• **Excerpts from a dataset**
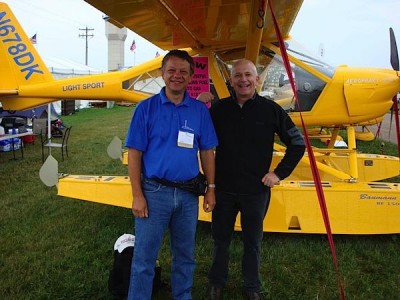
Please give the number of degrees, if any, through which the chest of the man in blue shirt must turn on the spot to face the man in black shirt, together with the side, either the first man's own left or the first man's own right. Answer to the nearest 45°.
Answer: approximately 135° to the first man's own left

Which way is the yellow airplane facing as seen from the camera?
to the viewer's right

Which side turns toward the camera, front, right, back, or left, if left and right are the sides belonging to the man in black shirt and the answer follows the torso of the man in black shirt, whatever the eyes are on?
front

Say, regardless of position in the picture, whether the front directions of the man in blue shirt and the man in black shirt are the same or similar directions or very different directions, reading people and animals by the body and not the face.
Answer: same or similar directions

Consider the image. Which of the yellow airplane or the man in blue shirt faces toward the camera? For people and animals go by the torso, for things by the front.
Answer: the man in blue shirt

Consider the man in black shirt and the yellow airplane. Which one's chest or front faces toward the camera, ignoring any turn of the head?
the man in black shirt

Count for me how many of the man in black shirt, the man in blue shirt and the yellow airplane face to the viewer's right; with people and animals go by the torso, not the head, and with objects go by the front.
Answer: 1

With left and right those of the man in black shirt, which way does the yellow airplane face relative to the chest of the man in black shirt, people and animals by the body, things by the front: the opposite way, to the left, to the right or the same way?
to the left

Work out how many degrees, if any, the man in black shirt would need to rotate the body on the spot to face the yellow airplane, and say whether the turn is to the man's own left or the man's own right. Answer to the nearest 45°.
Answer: approximately 180°

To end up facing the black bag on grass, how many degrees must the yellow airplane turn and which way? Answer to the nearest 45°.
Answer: approximately 135° to its right

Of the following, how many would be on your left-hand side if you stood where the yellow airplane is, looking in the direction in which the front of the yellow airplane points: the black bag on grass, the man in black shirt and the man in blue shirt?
0

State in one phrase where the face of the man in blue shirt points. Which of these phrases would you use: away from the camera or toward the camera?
toward the camera

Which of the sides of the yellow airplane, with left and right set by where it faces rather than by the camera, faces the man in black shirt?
right
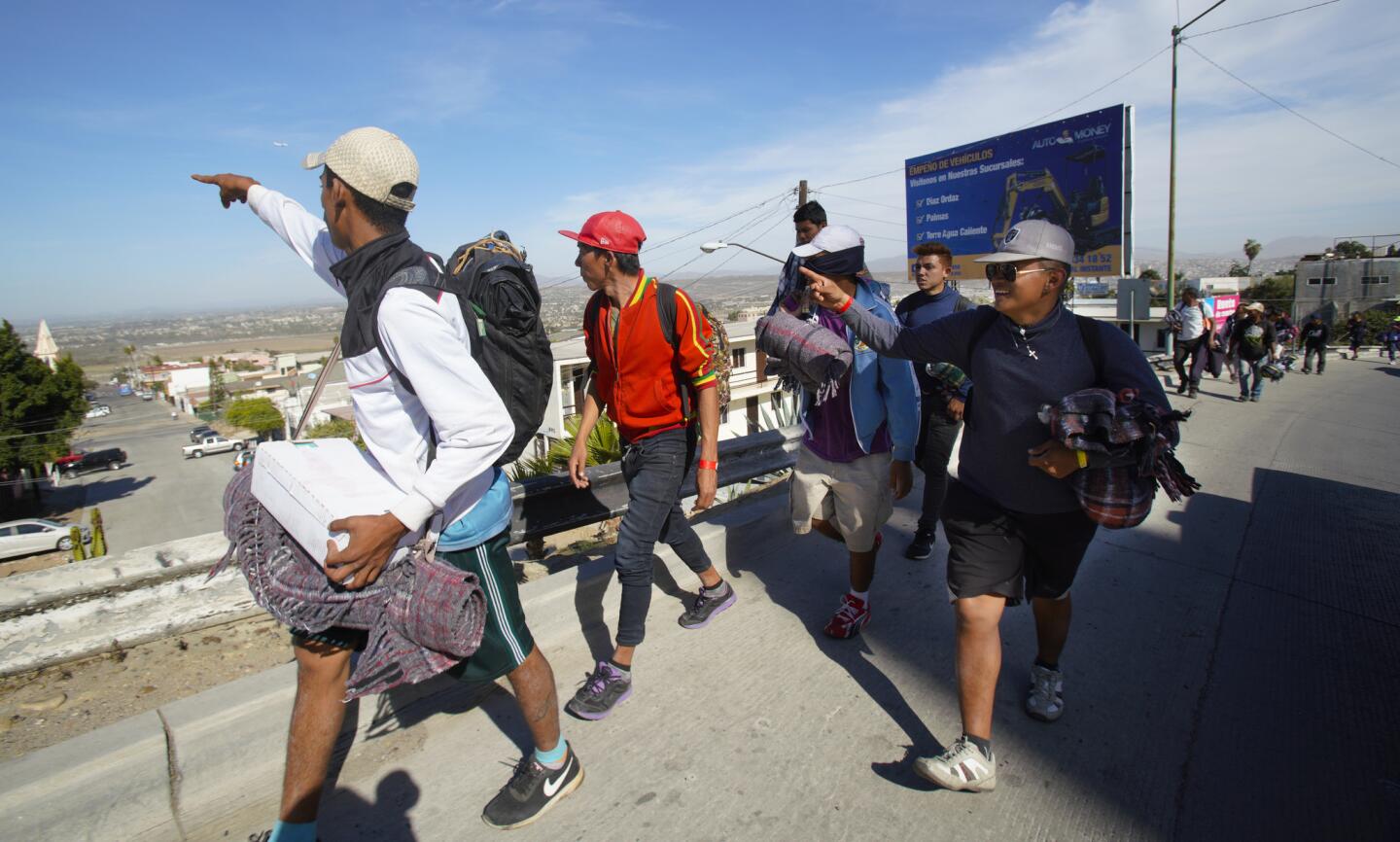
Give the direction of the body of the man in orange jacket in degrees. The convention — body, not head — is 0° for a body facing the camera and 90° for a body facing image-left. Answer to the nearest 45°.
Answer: approximately 45°

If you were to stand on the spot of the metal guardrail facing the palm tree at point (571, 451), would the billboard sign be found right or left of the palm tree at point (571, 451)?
right

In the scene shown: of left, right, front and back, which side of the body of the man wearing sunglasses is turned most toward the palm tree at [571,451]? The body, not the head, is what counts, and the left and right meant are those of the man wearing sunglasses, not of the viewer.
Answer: right

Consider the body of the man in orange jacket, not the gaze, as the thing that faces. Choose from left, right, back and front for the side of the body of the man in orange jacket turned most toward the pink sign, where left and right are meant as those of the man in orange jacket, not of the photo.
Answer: back

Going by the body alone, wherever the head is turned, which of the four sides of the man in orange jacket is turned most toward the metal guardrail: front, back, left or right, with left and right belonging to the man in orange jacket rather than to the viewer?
right

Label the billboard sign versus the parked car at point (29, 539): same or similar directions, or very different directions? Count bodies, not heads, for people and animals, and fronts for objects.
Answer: very different directions

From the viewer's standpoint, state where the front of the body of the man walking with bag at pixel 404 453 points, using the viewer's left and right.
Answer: facing to the left of the viewer

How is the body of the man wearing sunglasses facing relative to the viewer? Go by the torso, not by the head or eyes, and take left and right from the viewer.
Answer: facing the viewer and to the left of the viewer

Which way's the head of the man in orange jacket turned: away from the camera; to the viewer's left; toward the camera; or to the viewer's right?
to the viewer's left
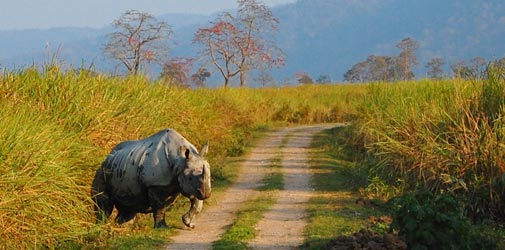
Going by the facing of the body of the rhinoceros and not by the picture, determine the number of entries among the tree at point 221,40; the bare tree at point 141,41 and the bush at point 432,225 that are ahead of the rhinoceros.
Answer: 1

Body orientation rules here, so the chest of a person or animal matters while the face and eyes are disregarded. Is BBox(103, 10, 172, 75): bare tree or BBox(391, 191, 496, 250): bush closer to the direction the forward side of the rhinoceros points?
the bush

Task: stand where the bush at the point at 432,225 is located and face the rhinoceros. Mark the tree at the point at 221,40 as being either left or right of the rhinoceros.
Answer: right

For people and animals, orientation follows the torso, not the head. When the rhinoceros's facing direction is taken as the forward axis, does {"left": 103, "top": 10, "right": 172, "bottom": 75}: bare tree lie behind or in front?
behind

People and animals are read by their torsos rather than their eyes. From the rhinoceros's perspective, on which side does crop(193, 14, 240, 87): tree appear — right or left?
on its left

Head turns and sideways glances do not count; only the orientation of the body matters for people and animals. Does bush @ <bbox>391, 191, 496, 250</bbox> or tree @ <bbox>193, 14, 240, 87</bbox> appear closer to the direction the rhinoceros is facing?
the bush

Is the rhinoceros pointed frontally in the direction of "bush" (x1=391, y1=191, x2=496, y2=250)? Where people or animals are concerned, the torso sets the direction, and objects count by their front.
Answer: yes
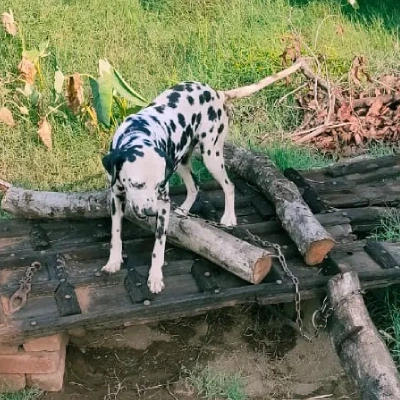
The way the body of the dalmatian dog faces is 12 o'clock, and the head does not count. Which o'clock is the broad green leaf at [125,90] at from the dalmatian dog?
The broad green leaf is roughly at 4 o'clock from the dalmatian dog.

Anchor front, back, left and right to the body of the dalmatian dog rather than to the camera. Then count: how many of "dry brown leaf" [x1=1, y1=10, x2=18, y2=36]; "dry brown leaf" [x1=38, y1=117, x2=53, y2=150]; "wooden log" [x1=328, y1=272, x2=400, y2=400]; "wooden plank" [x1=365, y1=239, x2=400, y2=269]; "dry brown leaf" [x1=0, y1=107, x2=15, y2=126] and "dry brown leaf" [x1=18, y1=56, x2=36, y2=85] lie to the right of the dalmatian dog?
4

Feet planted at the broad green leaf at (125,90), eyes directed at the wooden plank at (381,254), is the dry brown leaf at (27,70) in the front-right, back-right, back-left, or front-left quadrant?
back-right

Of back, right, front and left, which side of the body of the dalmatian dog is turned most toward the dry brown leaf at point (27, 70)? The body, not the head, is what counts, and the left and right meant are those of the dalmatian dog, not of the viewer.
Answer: right

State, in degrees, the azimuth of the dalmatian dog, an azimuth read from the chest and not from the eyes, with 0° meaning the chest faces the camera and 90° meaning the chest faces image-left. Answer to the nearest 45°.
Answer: approximately 45°

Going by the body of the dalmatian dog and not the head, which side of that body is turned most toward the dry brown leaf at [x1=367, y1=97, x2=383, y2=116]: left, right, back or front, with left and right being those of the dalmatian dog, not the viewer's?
back

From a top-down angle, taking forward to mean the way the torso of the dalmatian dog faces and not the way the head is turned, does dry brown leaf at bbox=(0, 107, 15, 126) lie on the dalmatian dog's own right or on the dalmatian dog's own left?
on the dalmatian dog's own right

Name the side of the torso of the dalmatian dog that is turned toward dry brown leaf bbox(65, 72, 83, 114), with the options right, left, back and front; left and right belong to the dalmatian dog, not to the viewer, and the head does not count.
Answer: right

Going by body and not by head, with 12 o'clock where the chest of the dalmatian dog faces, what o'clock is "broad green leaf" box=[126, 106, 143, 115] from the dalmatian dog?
The broad green leaf is roughly at 4 o'clock from the dalmatian dog.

• **ACTIVITY**
Lay out all the records above as a two-column CSV with the headers record and answer. Give one row per record, put each value in a single quoted field with line breaks replaced by spaces, and leave the pictures out.

• **EXERCISE SOLUTION**
record,answer
"Please give the number of degrees, if any, through which the chest of the man in blue shirt must turn on the spot to face the man in black shirt, together with the side, either the first man's own left or the first man's own right. Answer to the nearest 45°. Answer:","approximately 135° to the first man's own left"
"Which way is the yellow airplane facing as seen from the camera?","to the viewer's right"
"Which side turns toward the camera, front, right, back, or left, if left and right are the sides belonging to the man in black shirt and the answer follows the torso of the man in black shirt, whatever the eyes are on?","front"
"Say, regardless of position in the picture, whether the front directions of the man in blue shirt and the man in black shirt are the same or similar directions or very different directions, reading people and animals by the body and not the face. Answer:","same or similar directions"
"Consider the image. Which of the yellow airplane or the man in blue shirt faces toward the camera? For people and animals go by the torso, for things by the front. Answer:","the man in blue shirt"
"Consider the man in black shirt and the yellow airplane. Which one's chest or front faces toward the camera, ignoring any turn of the head?","the man in black shirt"
"Count for me how many of the man in black shirt, the man in blue shirt and the yellow airplane face to the viewer's right; with people and animals go by the torso, not the head, and with objects go by the front. Answer:","1"
"With left and right those of the man in black shirt, which way does the yellow airplane face relative to the chest of the man in black shirt, people and animals by the body, things by the front: the opposite way, to the left, to the right or the same way?","to the left"
"Work out how many degrees, if any, the man in black shirt would need to rotate the body on the spot to face the yellow airplane, and say whether the turn is to the man's own left or the man's own right. Answer to the nearest 45°. Answer:","approximately 180°"
"To end up facing the black bag on grass, how many degrees must the yellow airplane turn and which way? Answer to the nearest 45°. Answer:","approximately 135° to its right"
"Of the following, how many would be on your left-hand side if you stood where the yellow airplane is, looking in the direction in which the front of the yellow airplane points: the black bag on grass, the man in black shirt and the man in blue shirt?","0"
"State in one phrase where the face of the man in blue shirt points. Which of these phrases would you use: away from the camera or toward the camera?","toward the camera"
"Which of the sides of the yellow airplane, with left and right set by where it faces rather than by the camera, faces the man in black shirt?","right"
"Give the direction of the body of the man in orange jacket in degrees. The convention — body, not head — is 0° for a body facing the camera and 90° for a body facing image-left. Answer to the nearest 45°. Answer:","approximately 45°"
"If you were to stand on the spot of the metal guardrail facing the palm tree at point (571, 451), would the billboard sign be found right or left of the palm tree at point (571, 451)?","right"
"In the scene shown: of left, right, front and back, which side of the body of the man wearing sunglasses is turned most toward the palm tree at [571,451]? The body, not the head, is what counts, and the left and right meant are those of the man wearing sunglasses, not of the viewer. Answer:","right"
"Consider the body of the man in orange jacket, not the gaze, as the thing that faces. Choose from left, right, back and front for the side of the body of the man in orange jacket turned most toward the pink sign, where left and right are meant as those of the man in orange jacket, not of the photo. Answer:","back"
"Going by the body alone, wherever the head is turned, which of the four sides of the man in orange jacket is turned most toward the metal guardrail: front, back, left or right, with left and right belonging to the man in orange jacket rather than to the viewer?","right"
"Label the billboard sign versus the parked car at point (29, 539): same or similar directions, or very different directions? Count bodies, not heads, for people and animals, and fronts for objects. Answer:","very different directions"
"From the viewer's standpoint, state where the front of the body of the man walking with bag at pixel 404 453 points, using the viewer's left and right. Answer:","facing to the left of the viewer"
"How is the body of the man wearing sunglasses facing relative to the viewer? Go by the torso, not by the head or eyes, and take left and right from the viewer. Answer:","facing the viewer and to the left of the viewer"
"Which way's the head of the man in orange jacket turned: away from the camera; to the viewer's left; toward the camera; or to the viewer's right?","to the viewer's left"
"Going by the facing of the body of the rhinoceros and not by the picture, determine the number of entries among the tree at point 221,40; the bare tree at point 141,41 and the bush at point 432,225 that are ahead of the rhinoceros. Answer:","1"
"Body orientation rules here, so the chest of a person or animal matters while the face and eyes are disregarded. Is BBox(103, 10, 172, 75): bare tree or BBox(391, 191, 496, 250): bush closer to the direction the forward side of the rhinoceros points?","the bush"
"Task: stand where the bush at the point at 432,225 is located and face the rhinoceros. Mark the tree at the point at 221,40 as being either left or right of the rhinoceros. Answer:","right"
"For people and animals, orientation follows the torso, not the head. When the rhinoceros's facing direction is taken as the forward axis, does {""left"": 103, ""top"": 10, ""right"": 172, ""bottom"": 75}: bare tree lie behind or in front?","behind"
"People and animals are read by their torsos rather than their eyes. From the rhinoceros's perspective, on which side does crop(193, 14, 240, 87): tree appear — right or left?","on its left"
"Head turns and sideways glances do not count; only the orientation of the body matters for people and animals. Does bush @ <bbox>391, 191, 496, 250</bbox> or tree @ <bbox>193, 14, 240, 87</bbox> appear closer to the direction the rhinoceros is facing?","the bush"
"Is the rhinoceros pointed frontally in the direction of ""bush"" (x1=391, y1=191, x2=496, y2=250)? Where people or animals are concerned, the torso sets the direction, and objects count by their front. Answer:","yes"
"The way the body of the dalmatian dog faces is 12 o'clock, and the head does not count. Which o'clock is the broad green leaf at [125,90] at from the dalmatian dog?","The broad green leaf is roughly at 4 o'clock from the dalmatian dog."
"Anchor front, back, left and right to the body of the dalmatian dog rather than to the camera. Then count: how many of ""dry brown leaf"" [x1=1, y1=10, x2=18, y2=36]; ""dry brown leaf"" [x1=38, y1=117, x2=53, y2=150]; ""wooden log"" [x1=328, y1=272, x2=400, y2=400]; ""wooden plank"" [x1=365, y1=239, x2=400, y2=269]; ""dry brown leaf"" [x1=0, y1=107, x2=15, y2=126] and ""dry brown leaf"" [x1=18, y1=56, x2=36, y2=85] lie to the right of the dalmatian dog?","4"
"Feet planted at the broad green leaf at (125,90), eyes directed at the wooden plank at (381,254), is the dry brown leaf at (27,70) in the front-right, back-right, back-left, or front-left quadrant?","back-right"
"Of back, right, front and left, which side of the body of the dalmatian dog is turned most toward the dry brown leaf at point (27, 70)? The body, not the head, is what counts, and the left and right meant are those of the dalmatian dog, not of the viewer. Answer:","right"
"State, in degrees, the azimuth of the dalmatian dog, an azimuth read from the chest and not from the eyes, with 0° meaning the chest faces the camera and 90° meaning the chest faces image-left. Answer to the nearest 45°. Answer:","approximately 45°"
"Going by the body of the dalmatian dog and not the head, which side of that body is turned most toward the dry brown leaf at [x1=367, y1=97, x2=383, y2=116]: left, right, back or front, with left and right being those of the dalmatian dog, not the viewer's?","back"
"From a top-down angle, taking forward to mean the way the torso of the dalmatian dog faces and not the way the head is turned, does dry brown leaf at bbox=(0, 107, 15, 126) lie on the dalmatian dog's own right or on the dalmatian dog's own left?","on the dalmatian dog's own right"
"Name the side of the torso of the dalmatian dog that is turned toward dry brown leaf bbox(65, 72, 83, 114), with the options right, left, back and front; left and right belong to the dalmatian dog, not to the viewer, and the head does not count. Answer:","right"
"Going by body and not by head, with 12 o'clock where the chest of the dalmatian dog faces, what o'clock is ""broad green leaf"" box=[126, 106, 143, 115] from the dalmatian dog?","The broad green leaf is roughly at 4 o'clock from the dalmatian dog."